In diginomica's ERP market coverage, three principles stand out:
- Amidst a flurry of market acquisitions, today's ERP customer still needs a range of modern choices.
- Modernization of software requires much more than "cloud" lift-and-shift hosting
- Making money off the backs of customers via data access toll roads is not the way forward. Modern ERP must earn its relevance with process and industry value.
That's why it's our pleasure to welcome IFS enterprise software to the diginomica fold. IFS is a global enterprise software business headquartered in Sweden, with a strong presence in asset-heavy industries including energy, manufacturing and facilities management.
Granted, it was a close call on the acquisitions front. To casual observers, it might have seemed like IFS and Acumatica added to the merger fatigue with their recently announced alliance. But as Brian and I wrote in The coming together of ERP firms Acumatica and IFS - an early analysis, this is not your typical ERP market consolidation. It's a different kind of alliance.
That's ok by IFS - they've been doing things a bit differently for a long time.
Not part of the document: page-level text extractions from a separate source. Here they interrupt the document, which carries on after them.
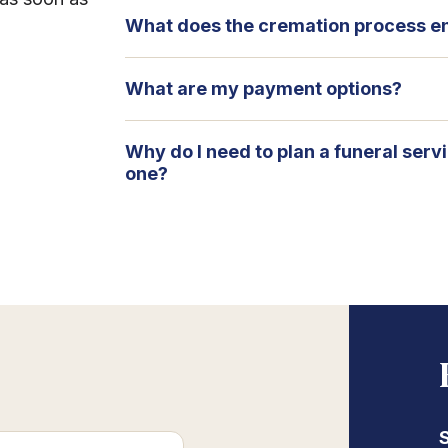
What does the cremation process en
What are my payment options?
Why do I need to plan a funeral serv
one?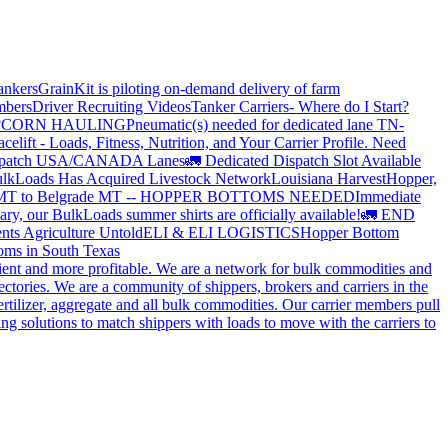
ankers
GrainKit is piloting on-demand delivery of farm
mbers
Driver Recruiting Videos
Tanker Carriers- Where do I Start?
?
CORN HAULING
Pneumatic(s) needed for dedicated lane TN-
elift - Loads, Fitness, Nutrition, and Your Carrier Profile.
Need
spatch USA/CANADA
Lanes
🚛 Dedicated Dispatch Slot Available
lkLoads Has Acquired Livestock Network
Louisiana Harvest
Hopper,
 MT to Belgrade MT -- HOPPER BOTTOMS NEEDED
Immediate
ry, our BulkLoads summer shirts are officially available!
🚛 END
nts Agriculture Untold
ELI & ELI LOGISTICS
Hopper Bottom
oms in South Texas
cient and more profitable. We are a network for bulk commodities and
ctories. We are a community of shippers, brokers and carriers in the
ertilizer, aggregate and all bulk commodities. Our carrier members pull
g solutions to match shippers with loads to move with the carriers to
That mission takes on new urgency via IFS' platform modernization, led by CEO Darren Roos, appointed in March of 2018. It's apropos, then, for Roos to kick off the IFS-authored articles on diginomica with Honesty is at the heart of successful enterprise software projects.
Historically, ERP projects were all about the go-live push. That's all changed. As Roos writes:
We all know that simply 'going live' with software is never the end game. The real victory lies in implementing a system that delivers value as you define it.
Ah, but how do you deliver that value? That topic should keep IFS authors busy on diginomica for a while. Roos offers one big piece: a new level of executive engagement. I view this as a shared responsibility, with all parties taking more ownership of the outcome. Roos writes:
This strategy-level engagement requires trust, but sometimes having too much faith can also send you on the wrong path. For instance, a major UK utilities company was outsourcing all of their IT functions for decades with a hefty price tag. Taking them through the fact-finding exercise revealed they had abdicated too much.
That's a new way of thinking about ERP projects. Field stories will be needed. We have documented the impact of IFS via customer use cases, including:
- How Volac is milking its way to connected manufacturing with IFS ERP
- How Shawcor brings data visibility to their energy services customers
I have avoided "connected manufacturing" buzzwords because IFS is wary of leading with gee-whiz technology. That said, IFS has some interesting views on the notion of operational IoT. Beyond the buzz is a potent question: What can happen for customers when the data/process silos between ERP, FSM (Field Service Management), and EAM (Enterprise Asset Management) are broken down?
If we can coax IFS into a bit of trend talk, they also have something to contribute to our ongoing servitization debate on diginomica. I half-jokingly describe servitization as:
The imperative for customers to pursue as-a-service business models before they are disrupted by someone that does.
But in practical teams, it's about the revenue opportunities to be had after a product is shipped. That's a full plate of topics already. I look forward to hearing what IFS has to say.